Jeanne sees Heinrich again. She goes on a first date with him one evening while her parents are having noisy sex. When Heinrich talks about himself, Petzold literally transports the two hand-in-hand to a house in Hamburg that the boy describes in detail, the house he says his wealthy father bought, where his mother killed herself. Since that time it has been abandoned, he tells her.
A day earlier, an overfriendly, chatty middle-aged local (Rogério Jacques) had engaged Jeanne at the bar, purportedly to correct the German on his menu. The man apparently confirmed that Jeanne and her parents are well-to-do German expatriates living in a nearby apartment building. The family’s apartment is burgled several days later.
The burglary propels the narrative into high gear. Hans and Clara are cleaned out. They must risk returning to Germany to recover money hidden in old drops and contact former associates for the funds to escape abroad.
But the money drops are not productive. Nor are their old contacts especially thrilled to see Hans and Clara suddenly reappear, relieved to have moved on from their shared past. The police are seldom far behind them. It is clear that the authorities consider the couple to be extremely dangerous. The family ends up in Hamburg in the abandoned house Heinrich had described on his date with Jeanne.
Sent out one afternoon to do the household marketing, Jeanne does the entirely natural teenage act of shoplifting clothes and music cds—things she thinks will make her more like the kids she sees and get boys’ attention better than the anonymous duds her parents provide.

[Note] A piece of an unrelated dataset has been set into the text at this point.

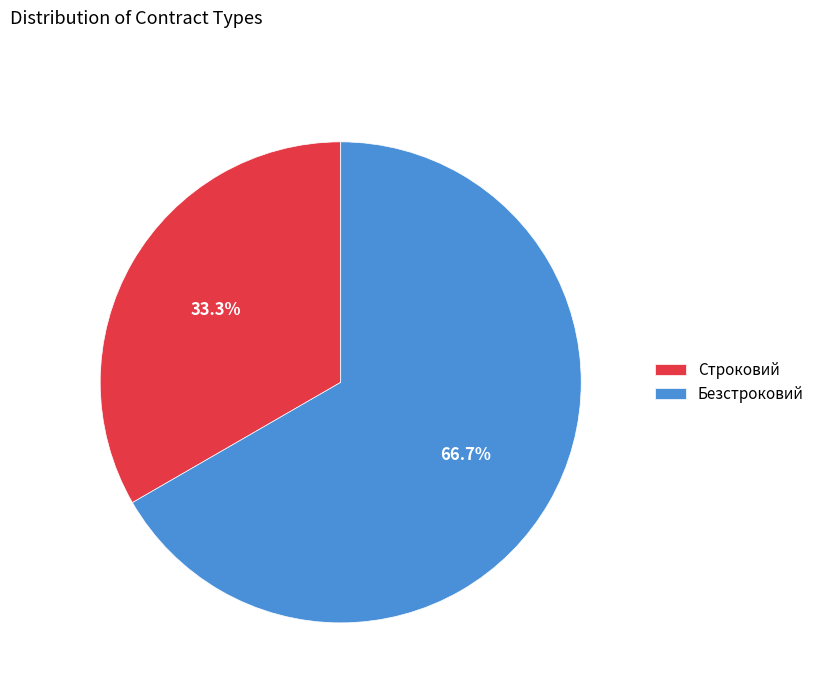

Is there any slice that represents more than half of the pie?

Yes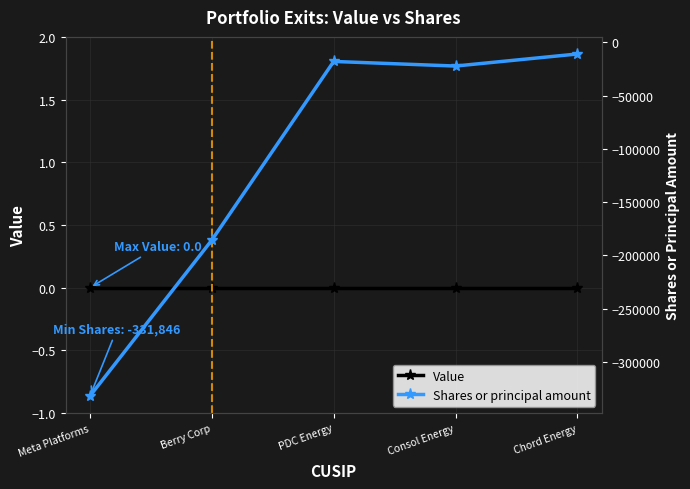

Which has a higher value, Meta Platforms or PDC Energy?

Meta Platforms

She crashes a film shown to a local high school class with a pupil (Inka Löwendorf) she meets in the street. She also discovers that Heinrich is in Hamburg and lives close to where she and her parents are hiding out.
When Hans finds out that Jeanne shoplifted the clothes and cds, he is upset because of the wildly unnecessary risk to which she exposed them. He makes Jeanne promise not to shoplift or see any boys before they leave Hamburg.
Meanwhile, the only way Hans and Clara see to raise the money they need to get out of Europe quickly is a bank robbery like the kind they apparently did for the cause back in the day…
The film bears a ready comparison to Running on Empty, Sidney Lumet’s 1988 classic, in which River Phoenix starred as the teenage son of parents on the run from the FBI for having blown up a napalm lab in 1971 to protest the Vietnam War.
But what Petzold has done here is closer in nature to film noir: flawed but sympathetic protagonists operate at the whim of a femme fatale—here a teenage girl—to survive in an unjust world. By necessity of their flaw, they must find ways to achieve their end outside the institutions society provides to maintain order and serve justice.
In avoiding the politics and history, Petzold gives his characters more room to grow and develop relationships with each other. His is a highly unusual group of people in extreme circumstances; at the same time, it is a family going through things fathers, mothers and teenagers everywhere experience.